Both cars move towards the selected waypoint in accordance with the generated path within the preset tolerance.
PR2, PR3, PR4, PR5
Demo 3: Operator selects desired waypoints for cars when such that there are static obstacles present in its path.
Both cars move towards the selected waypoint in accordance with the generated path within the preset tolerance while avoiding obstacles.
PR2, PR3, PR5,
Demo 4:Operator selects desired waypoint for one car in autonomous mode and teleoperates the other car as a dynamic obstacle in the environment.
The first car moves towards the selected waypoint in accordance with the generated path within the preset tolerance while avoiding the dynamic obstacle behavior.
PR5, PR6
Strengths and Weaknesses:
Strengths:
Precise Teleoperation: The system excels in providing precise control over vehicles, enabling accurate navigation and parking maneuvers. This precision ensures reliability and operator confidence during teleoperation.
Consistent Car Detection and Tracking: The system reliably detects and tracks vehicles in real-time, which is critical for ensuring smooth teleoperation and autonomous navigation. The accuracy of the tracking has significantly contributed to overall system performance.
Minimal Latency in Teleoperation: Operators experience minimal delay between input commands and vehicle responses, enhancing real-time control and maneuverability. This low latency ensures that the teleoperation system performs efficiently, even in demanding scenarios.
Informative Visualizations for Operators: The system provides clear and meaningful visualizations to operators, aiding in decision-making and situational awareness. These visualizations ensure that operators can monitor vehicle performance and surroundings effectively.

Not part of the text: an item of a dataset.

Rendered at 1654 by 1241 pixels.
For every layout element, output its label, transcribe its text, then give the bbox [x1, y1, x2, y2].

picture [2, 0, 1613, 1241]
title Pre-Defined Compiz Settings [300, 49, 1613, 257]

Time-Synchronized Systems: All system components are time-synchronized, enabling seamless coordination across different subsystems. This synchronization minimizes discrepancies and ensures smooth overall operation, particularly when transitioning between different modes of control.
Weaknesses:
Noticeable Latency in Autonomous Control: During autonomous control, the system experiences latency ranging between 400 to 600 milliseconds, which impacts localization accuracy. This delay can lead to errors in vehicle positioning, ultimately affecting performance during autonomous navigation.
Swerving Motion: The localization system has a lag in updates and is affected by noise, which results in a swerving motion during vehicle control. This issue can compromise the stability and accuracy of vehicle movement, especially during high-speed maneuvers.
Unreliable Collision Avoidance: The current approach to collision avoidance is not fully integrated across teleoperation and autonomous control modes. In autonomous mode, obstacles are added to the costmap for avoidance, but this method allows the car to move very close to obstacles (“brushing motion”). In teleoperation mode, collision avoidance relies solely on ultrasonic sensors, which are prone to noise and may fail to detect obstacles with irregular or non-flat surfaces. This issue can be mitigated by using higher-quality proximity sensors and integrating collision avoidance strategies across both control modes.
User Experience: While the system is functionally robust, there is room for improvement in the user interface and overall user experience. Enhancements could include a more intuitive interface design, better visualization for multiple vehicles, and improved ease of use to optimize operator satisfaction. Additionally, the interface requires updates to support operations involving more than two vehicles, ensuring scalability and ease of management in future implementations.